Tal es la desesperación brasilera y argentina con economías creciendo a paso firme que están viendo la forma de fijar "cuotas de reparto" sobre los ya mermados volúmenes de gas boliviano que nos compran, aunque aquí ni siquiera están pudiendo cubrir la demanda interna, algo que saldrá de control cuando empiecen a correr un par de proyectos que requerirán electricidad en el occidente (proyecto minero San Cristóbal) y Mutún (proyecto siderúrgico en el oriente).
Como el invierno viene y el "centro gasífero más importante del Cono Sur" (o sea nosotros) estamos convulsionados con una dirigencia gubernamental que tiene en su contra a siete de nueve regiones, y con una "constitución" que tira a Bolivia al medievo, argentinos y brasileros, ya sin disimulo, han llamado al tendero del barrio para pedirle garantías de suministro de producto y ante la incapacidad del tendero en ofrecer más producto, por líos internos de su familia, lo que han tenido que hacer éstos pobres compradores cariocas y gauchos es una fórmula de "reparto" del poco producto del tendero bolita.

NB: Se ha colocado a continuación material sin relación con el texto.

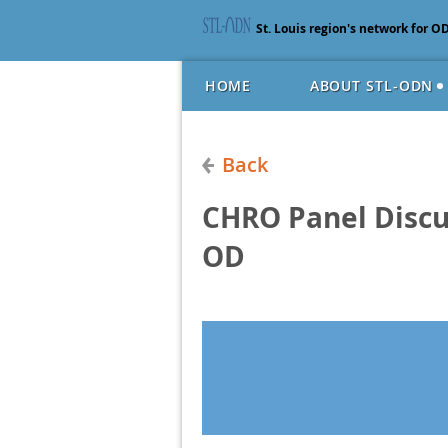
St. Louis region's network for O
HOME
ABOUT STL-ODN
Back
CHRO Panel Discu
OD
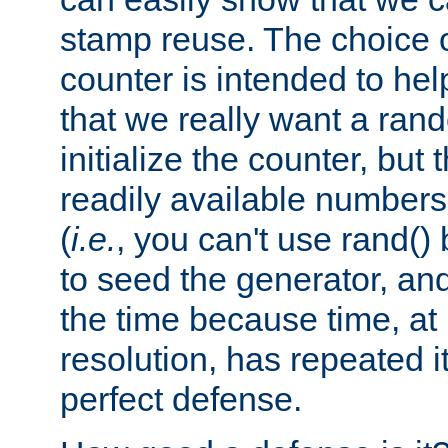
stamp reuse. The choice of 
counter is intended to hel
that we really want a ra
initialize the counter, but 
readily available number
(
i.e.
, you can't use rand(
to seed the generator, and
the time because time, at
resolution, has repeated it
perfect defense.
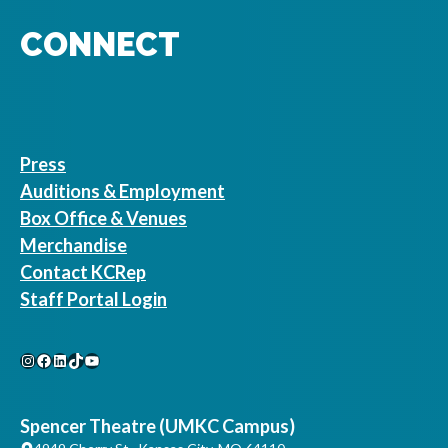
CONNECT
Press
Auditions & Employment
Box Office & Venues
Merchandise
Contact KCRep
Staff Portal Login
Instagram
Facebook
LinkedIn
TikTok
YouTube
Spencer Theatre (UMKC Campus)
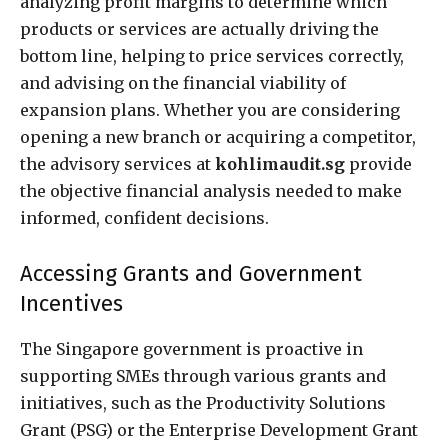
analyzing profit margins to determine which
products or services are actually driving the
bottom line, helping to price services correctly,
and advising on the financial viability of
expansion plans. Whether you are considering
opening a new branch or acquiring a competitor,
the advisory services at
kohlimaudit.sg
provide
the objective financial analysis needed to make
informed, confident decisions.
Accessing Grants and Government
Incentives
The Singapore government is proactive in
supporting SMEs through various grants and
initiatives, such as the Productivity Solutions
Grant (PSG) or the Enterprise Development Grant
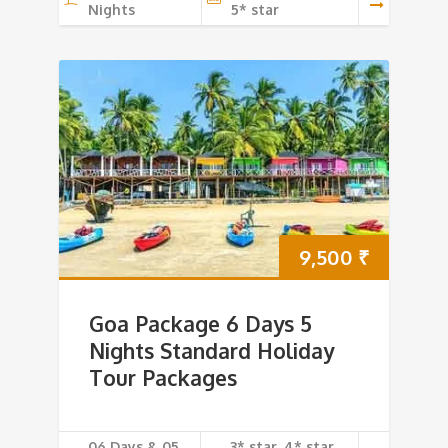
Nights
5* star
9,500
₹
Goa Package 6 Days 5
Nights Standard Holiday
Tour Packages
06 Days & 05
3* star, 4* star,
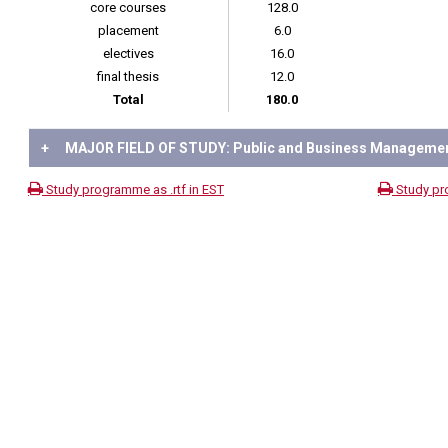
core courses
128.0
placement
6.0
electives
16.0
final thesis
12.0
Total
180.0
+
MAJOR FIELD OF STUDY: Public and Business Manageme
Study programme as .rtf in EST
Study pr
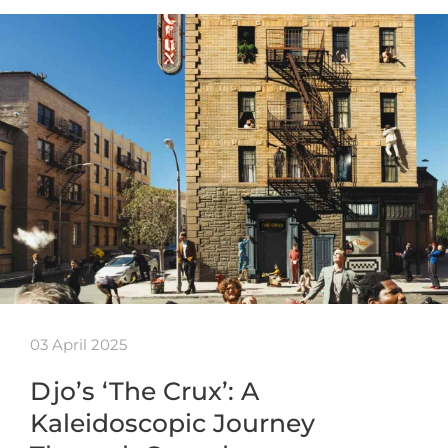
03 April 2025
Djo’s ‘The Crux’: A
Kaleidoscopic Journey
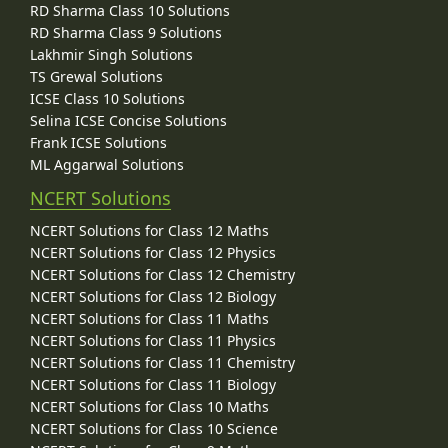
RD Sharma Class 10 Solutions
RD Sharma Class 9 Solutions
Lakhmir Singh Solutions
TS Grewal Solutions
ICSE Class 10 Solutions
Selina ICSE Concise Solutions
Frank ICSE Solutions
ML Aggarwal Solutions
NCERT Solutions
NCERT Solutions for Class 12 Maths
NCERT Solutions for Class 12 Physics
NCERT Solutions for Class 12 Chemistry
NCERT Solutions for Class 12 Biology
NCERT Solutions for Class 11 Maths
NCERT Solutions for Class 11 Physics
NCERT Solutions for Class 11 Chemistry
NCERT Solutions for Class 11 Biology
NCERT Solutions for Class 10 Maths
NCERT Solutions for Class 10 Science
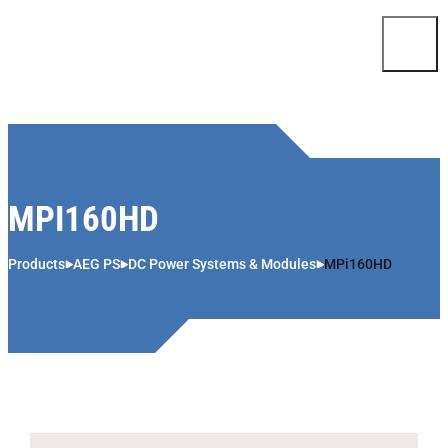
Skip to content
MPI160HD
Products
AEG PS
DC Power Systems & Modules
MPi160HD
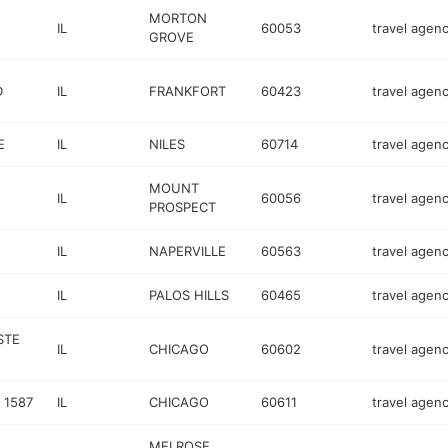
MORTON
IL
60053
travel agen
GROVE
D
IL
FRANKFORT
60423
travel agen
E
IL
NILES
60714
travel agen
MOUNT
IL
60056
travel agen
PROSPECT
1
IL
NAPERVILLE
60563
travel agen
IL
PALOS HILLS
60465
travel agen
STE
IL
CHICAGO
60602
travel agen
 1587
IL
CHICAGO
60611
travel agen
MELROSE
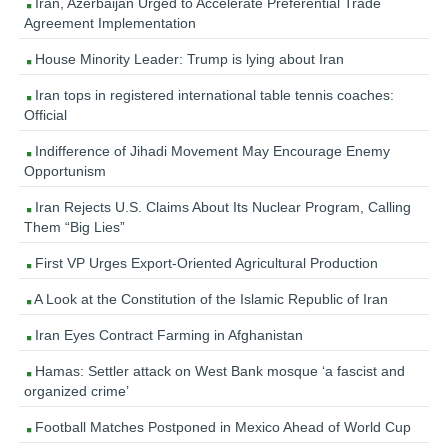
Iran, Azerbaijan Urged to Accelerate Preferential Trade
Agreement Implementation
House Minority Leader: Trump is lying about Iran
Iran tops in registered international table tennis coaches:
Official
Indifference of Jihadi Movement May Encourage Enemy
Opportunism
Iran Rejects U.S. Claims About Its Nuclear Program, Calling
Them “Big Lies”
First VP Urges Export-Oriented Agricultural Production
A Look at the Constitution of the Islamic Republic of Iran
Iran Eyes Contract Farming in Afghanistan
Hamas: Settler attack on West Bank mosque ‘a fascist and
organized crime’
Football Matches Postponed in Mexico Ahead of World Cup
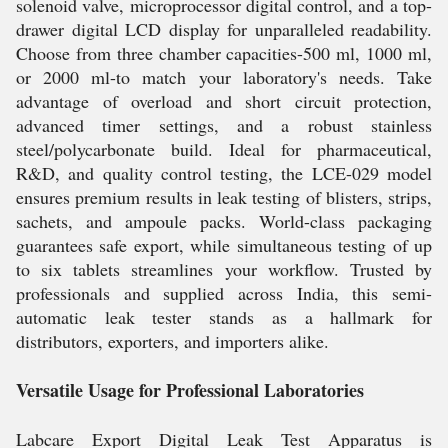
solenoid valve, microprocessor digital control, and a top-
drawer digital LCD display for unparalleled readability.
Choose from three chamber capacities-500 ml, 1000 ml,
or 2000 ml-to match your laboratory's needs. Take
advantage of overload and short circuit protection,
advanced timer settings, and a robust stainless
steel/polycarbonate build. Ideal for pharmaceutical,
R&D, and quality control testing, the LCE-029 model
ensures premium results in leak testing of blisters, strips,
sachets, and ampoule packs. World-class packaging
guarantees safe export, while simultaneous testing of up
to six tablets streamlines your workflow. Trusted by
professionals and supplied across India, this semi-
automatic leak tester stands as a hallmark for
distributors, exporters, and importers alike.
Versatile Usage for Professional Laboratories
Labcare Export Digital Leak Test Apparatus is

Los compradores saben perfectamente que en Bolivia no habrá megainversiones para desarrollar reservorios y menos para buscar nuevos que podrían cubrir tres objetivos que los bolivianos a la fecha no cubrimos: satisfacer demanda interna, cumplir contratos internacionales y buscar nuevos negocios de valor agregado.
Los brasileros están confiados en las lluvias y su "potencial" hidroeléctrico, los argentinos en hacer drásticos cambios de hábitos y bajar sus cotas de consumo mientras ejercitan raras fórmulas de swap (intercambio) de gas por diesel con los chilenos que apuran inversiones y proyectos de importación de gas del Asia y en Bolivia estamos paralizados porque el régimen absolutista quiere partirnos en 36 subestados indígenas, atomizados, convulsos y cada uno bajo mando de un war lord (jefe tribal) a cargo del control de los recursos naturales: ante ese panorama los compradores han decidido intervenir y que no nos sorprenda que pronto los chilenos y hasta la OEA pondrá su mano en éste plato preocupados por la incertidumbre e inseguridad energética que la dirigencia boliviana está irradiando en el Continente. Amén de la inseguridad e inestabilidad política...
En todo caso ante nuestra crisis económica por inflación, nuestra crisis política por el resquebrajamiento del Estado y su institucionalidad y nuestra crisis energética interna, es poner buena cara a mal tiempo: que la dirigencia estatal reconozca que su "nacionalización" es un rotundo fracaso que no inversión para exploración, menos para desarrollo de campos, peor aún para industrialización en valor agregado y que abra urgentemente puertas a inversión multinacional con el fin de evitar ser "intervenidos" por nuestra mala gestión energética.
Resulta, pues, inconcebible que seamos el único hogar con gas en el barrio ante un vecindario sediento y no podamos vender ni para beneficio nuestro y peor: incumpliendo cuotas de envío a vecinos que se han cansado de esperar y ya se han metido directamente a diseñarle un bosquejo de política energética a éstos administradores del Estado boliviano.